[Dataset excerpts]

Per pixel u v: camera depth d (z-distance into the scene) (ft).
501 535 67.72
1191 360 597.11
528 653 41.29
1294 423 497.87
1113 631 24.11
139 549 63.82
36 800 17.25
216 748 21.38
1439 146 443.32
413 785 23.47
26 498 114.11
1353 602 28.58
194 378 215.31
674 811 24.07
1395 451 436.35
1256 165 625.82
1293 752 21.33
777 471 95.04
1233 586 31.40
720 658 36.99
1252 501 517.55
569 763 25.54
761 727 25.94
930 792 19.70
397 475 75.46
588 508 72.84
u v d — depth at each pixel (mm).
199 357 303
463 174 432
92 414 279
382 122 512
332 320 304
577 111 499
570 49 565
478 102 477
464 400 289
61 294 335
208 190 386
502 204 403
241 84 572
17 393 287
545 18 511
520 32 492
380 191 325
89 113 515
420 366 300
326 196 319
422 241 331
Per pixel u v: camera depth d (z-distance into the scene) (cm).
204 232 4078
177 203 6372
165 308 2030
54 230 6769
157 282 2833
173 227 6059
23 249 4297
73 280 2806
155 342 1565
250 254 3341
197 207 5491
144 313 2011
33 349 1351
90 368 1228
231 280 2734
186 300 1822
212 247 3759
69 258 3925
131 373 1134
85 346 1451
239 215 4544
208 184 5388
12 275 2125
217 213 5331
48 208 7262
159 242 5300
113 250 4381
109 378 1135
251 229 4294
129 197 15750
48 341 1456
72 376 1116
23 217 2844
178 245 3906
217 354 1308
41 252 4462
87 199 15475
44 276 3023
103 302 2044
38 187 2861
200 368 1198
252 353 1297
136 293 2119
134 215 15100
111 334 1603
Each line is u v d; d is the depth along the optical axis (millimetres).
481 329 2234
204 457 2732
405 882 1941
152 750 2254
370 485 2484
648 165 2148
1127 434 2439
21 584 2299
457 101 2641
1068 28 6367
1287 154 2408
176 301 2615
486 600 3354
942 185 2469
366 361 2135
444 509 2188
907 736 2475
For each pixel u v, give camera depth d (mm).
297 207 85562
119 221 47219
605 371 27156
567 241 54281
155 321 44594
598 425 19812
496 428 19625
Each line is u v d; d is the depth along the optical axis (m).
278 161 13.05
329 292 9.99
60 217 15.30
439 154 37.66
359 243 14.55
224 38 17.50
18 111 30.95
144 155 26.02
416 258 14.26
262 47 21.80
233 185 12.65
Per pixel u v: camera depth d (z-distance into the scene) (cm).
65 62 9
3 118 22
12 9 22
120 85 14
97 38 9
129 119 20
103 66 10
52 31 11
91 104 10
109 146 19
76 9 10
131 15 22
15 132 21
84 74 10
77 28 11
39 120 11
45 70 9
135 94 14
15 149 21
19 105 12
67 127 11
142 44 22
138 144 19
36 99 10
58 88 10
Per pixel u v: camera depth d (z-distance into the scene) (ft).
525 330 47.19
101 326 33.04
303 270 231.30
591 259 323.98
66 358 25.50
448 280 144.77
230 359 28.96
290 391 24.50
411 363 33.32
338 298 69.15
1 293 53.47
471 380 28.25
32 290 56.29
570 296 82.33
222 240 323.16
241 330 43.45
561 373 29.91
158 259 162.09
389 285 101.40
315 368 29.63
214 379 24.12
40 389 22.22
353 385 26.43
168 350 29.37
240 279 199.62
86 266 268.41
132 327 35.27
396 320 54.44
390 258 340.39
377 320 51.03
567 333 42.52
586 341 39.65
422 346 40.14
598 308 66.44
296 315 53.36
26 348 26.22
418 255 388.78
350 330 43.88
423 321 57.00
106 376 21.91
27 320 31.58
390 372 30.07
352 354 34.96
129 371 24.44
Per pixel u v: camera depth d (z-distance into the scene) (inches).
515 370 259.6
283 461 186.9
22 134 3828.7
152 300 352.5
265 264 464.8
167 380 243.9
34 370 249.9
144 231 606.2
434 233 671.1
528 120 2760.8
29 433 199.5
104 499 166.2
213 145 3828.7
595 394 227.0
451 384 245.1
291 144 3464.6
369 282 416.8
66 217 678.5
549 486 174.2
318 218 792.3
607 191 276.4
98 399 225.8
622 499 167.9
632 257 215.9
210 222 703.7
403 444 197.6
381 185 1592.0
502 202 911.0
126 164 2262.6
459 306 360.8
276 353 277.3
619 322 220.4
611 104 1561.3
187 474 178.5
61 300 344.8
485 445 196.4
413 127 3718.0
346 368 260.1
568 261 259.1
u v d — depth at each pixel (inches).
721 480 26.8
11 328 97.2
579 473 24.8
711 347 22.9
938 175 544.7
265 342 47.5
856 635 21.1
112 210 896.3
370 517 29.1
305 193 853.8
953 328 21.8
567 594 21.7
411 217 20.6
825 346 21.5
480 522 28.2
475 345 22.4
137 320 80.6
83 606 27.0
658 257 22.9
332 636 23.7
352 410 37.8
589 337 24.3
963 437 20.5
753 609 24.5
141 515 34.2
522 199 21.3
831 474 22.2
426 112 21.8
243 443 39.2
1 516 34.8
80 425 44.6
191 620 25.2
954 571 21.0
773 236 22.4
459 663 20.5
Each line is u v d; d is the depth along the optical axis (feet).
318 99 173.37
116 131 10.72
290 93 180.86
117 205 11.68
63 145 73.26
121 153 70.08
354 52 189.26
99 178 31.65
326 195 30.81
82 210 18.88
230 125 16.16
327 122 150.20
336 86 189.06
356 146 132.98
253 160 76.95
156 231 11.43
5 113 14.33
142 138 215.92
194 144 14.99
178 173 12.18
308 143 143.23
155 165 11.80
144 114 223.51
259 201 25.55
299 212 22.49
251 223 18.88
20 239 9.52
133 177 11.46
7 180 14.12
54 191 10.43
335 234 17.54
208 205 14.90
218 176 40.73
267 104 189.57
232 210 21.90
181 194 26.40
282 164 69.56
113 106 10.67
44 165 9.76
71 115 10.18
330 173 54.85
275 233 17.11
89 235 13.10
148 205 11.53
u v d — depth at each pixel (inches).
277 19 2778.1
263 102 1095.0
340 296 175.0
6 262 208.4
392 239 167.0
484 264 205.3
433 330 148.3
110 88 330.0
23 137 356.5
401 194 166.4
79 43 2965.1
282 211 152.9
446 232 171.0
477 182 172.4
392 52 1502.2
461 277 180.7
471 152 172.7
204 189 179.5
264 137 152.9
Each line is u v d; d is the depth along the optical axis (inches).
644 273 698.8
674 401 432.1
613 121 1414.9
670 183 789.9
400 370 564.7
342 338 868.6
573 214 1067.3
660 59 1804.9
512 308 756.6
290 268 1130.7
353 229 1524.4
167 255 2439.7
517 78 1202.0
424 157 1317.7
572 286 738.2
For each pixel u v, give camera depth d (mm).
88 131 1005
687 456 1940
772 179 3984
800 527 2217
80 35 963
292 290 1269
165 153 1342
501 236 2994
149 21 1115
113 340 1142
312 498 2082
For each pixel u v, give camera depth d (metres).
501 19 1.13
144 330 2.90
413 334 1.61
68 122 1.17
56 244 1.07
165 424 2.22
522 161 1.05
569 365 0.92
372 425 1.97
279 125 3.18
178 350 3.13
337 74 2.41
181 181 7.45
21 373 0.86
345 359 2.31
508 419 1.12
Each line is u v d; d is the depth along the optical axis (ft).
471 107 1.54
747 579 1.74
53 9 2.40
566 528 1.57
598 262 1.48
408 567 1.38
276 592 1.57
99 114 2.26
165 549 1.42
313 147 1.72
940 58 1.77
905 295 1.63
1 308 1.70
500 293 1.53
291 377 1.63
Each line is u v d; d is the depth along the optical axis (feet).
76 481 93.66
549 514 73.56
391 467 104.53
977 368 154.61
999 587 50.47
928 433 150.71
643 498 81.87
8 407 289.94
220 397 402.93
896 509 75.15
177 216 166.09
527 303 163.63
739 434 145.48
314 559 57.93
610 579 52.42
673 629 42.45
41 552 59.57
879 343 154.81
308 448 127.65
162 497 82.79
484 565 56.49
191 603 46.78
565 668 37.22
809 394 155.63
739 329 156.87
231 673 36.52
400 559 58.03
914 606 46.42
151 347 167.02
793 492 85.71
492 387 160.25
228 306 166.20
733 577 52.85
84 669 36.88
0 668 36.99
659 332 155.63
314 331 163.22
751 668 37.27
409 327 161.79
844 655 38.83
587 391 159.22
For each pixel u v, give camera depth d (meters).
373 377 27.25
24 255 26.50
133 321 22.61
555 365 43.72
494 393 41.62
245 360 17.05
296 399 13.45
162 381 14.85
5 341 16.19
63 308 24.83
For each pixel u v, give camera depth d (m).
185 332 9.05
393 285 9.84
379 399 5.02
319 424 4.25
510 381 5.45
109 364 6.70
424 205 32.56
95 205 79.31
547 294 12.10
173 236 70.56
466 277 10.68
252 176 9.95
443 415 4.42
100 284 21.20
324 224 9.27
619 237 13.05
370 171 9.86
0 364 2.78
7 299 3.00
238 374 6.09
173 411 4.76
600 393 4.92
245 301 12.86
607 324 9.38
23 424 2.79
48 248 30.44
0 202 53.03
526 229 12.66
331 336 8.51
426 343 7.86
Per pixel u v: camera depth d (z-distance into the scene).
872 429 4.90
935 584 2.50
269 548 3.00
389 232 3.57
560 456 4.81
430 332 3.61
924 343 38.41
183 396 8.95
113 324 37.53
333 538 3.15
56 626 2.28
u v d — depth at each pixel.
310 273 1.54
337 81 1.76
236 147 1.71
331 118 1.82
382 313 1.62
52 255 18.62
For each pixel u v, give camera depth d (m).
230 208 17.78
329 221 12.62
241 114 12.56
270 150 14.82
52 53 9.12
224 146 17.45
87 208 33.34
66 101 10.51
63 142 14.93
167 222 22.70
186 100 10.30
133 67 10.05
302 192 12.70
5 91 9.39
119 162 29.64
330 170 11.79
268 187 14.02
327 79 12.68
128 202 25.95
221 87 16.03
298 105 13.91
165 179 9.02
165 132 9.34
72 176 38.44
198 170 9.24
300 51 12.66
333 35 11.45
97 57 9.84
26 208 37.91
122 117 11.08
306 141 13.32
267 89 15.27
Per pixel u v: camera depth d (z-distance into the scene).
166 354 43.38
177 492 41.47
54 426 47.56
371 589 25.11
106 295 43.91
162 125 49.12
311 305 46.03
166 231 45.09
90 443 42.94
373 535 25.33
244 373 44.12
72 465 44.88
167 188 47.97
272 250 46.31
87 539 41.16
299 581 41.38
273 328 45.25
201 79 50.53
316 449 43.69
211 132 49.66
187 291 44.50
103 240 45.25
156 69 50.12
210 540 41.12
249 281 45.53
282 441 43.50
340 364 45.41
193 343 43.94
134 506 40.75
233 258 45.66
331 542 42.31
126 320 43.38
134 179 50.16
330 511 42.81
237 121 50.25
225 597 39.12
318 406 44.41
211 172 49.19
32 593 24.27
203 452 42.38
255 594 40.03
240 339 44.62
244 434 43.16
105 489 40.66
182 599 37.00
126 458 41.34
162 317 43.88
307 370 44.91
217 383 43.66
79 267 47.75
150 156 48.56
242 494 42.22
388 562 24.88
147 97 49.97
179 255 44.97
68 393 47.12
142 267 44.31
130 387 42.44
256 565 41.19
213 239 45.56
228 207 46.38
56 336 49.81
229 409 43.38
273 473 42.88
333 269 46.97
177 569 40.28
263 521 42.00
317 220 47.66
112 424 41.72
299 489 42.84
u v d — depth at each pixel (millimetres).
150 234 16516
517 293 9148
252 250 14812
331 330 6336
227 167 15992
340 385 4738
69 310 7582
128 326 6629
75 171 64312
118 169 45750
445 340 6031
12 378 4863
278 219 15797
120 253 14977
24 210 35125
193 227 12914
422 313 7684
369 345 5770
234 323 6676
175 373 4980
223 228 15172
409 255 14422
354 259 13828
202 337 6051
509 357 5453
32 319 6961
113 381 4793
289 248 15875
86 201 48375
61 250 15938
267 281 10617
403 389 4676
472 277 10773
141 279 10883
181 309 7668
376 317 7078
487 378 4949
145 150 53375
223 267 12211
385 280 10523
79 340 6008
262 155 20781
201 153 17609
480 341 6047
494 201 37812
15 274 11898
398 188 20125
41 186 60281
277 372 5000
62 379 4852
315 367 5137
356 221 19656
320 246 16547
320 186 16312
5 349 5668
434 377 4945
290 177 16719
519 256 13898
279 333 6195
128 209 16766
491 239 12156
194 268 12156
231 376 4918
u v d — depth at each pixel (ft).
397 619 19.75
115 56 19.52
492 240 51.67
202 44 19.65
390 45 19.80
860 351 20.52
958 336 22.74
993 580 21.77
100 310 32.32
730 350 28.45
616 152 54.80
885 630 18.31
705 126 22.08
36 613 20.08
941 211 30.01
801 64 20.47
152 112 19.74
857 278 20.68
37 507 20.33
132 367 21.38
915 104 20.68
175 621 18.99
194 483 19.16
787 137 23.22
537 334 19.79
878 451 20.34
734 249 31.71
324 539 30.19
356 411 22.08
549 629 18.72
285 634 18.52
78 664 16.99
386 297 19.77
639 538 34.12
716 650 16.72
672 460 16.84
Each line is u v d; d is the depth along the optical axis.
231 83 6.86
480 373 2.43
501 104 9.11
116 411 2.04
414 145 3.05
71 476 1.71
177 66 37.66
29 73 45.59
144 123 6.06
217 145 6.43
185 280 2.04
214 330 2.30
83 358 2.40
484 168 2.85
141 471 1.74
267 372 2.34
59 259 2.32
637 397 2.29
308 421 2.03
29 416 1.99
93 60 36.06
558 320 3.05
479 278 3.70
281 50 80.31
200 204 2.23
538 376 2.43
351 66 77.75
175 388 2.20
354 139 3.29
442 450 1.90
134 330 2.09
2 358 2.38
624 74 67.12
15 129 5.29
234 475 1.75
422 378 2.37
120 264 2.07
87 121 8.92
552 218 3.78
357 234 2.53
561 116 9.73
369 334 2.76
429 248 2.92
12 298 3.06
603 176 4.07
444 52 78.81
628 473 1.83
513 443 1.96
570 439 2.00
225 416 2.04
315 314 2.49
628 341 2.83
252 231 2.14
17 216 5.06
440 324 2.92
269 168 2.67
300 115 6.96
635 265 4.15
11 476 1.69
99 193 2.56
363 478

* Work required *
The answer should be a single number: how many lines in the entries contain "along".

* Response box *
7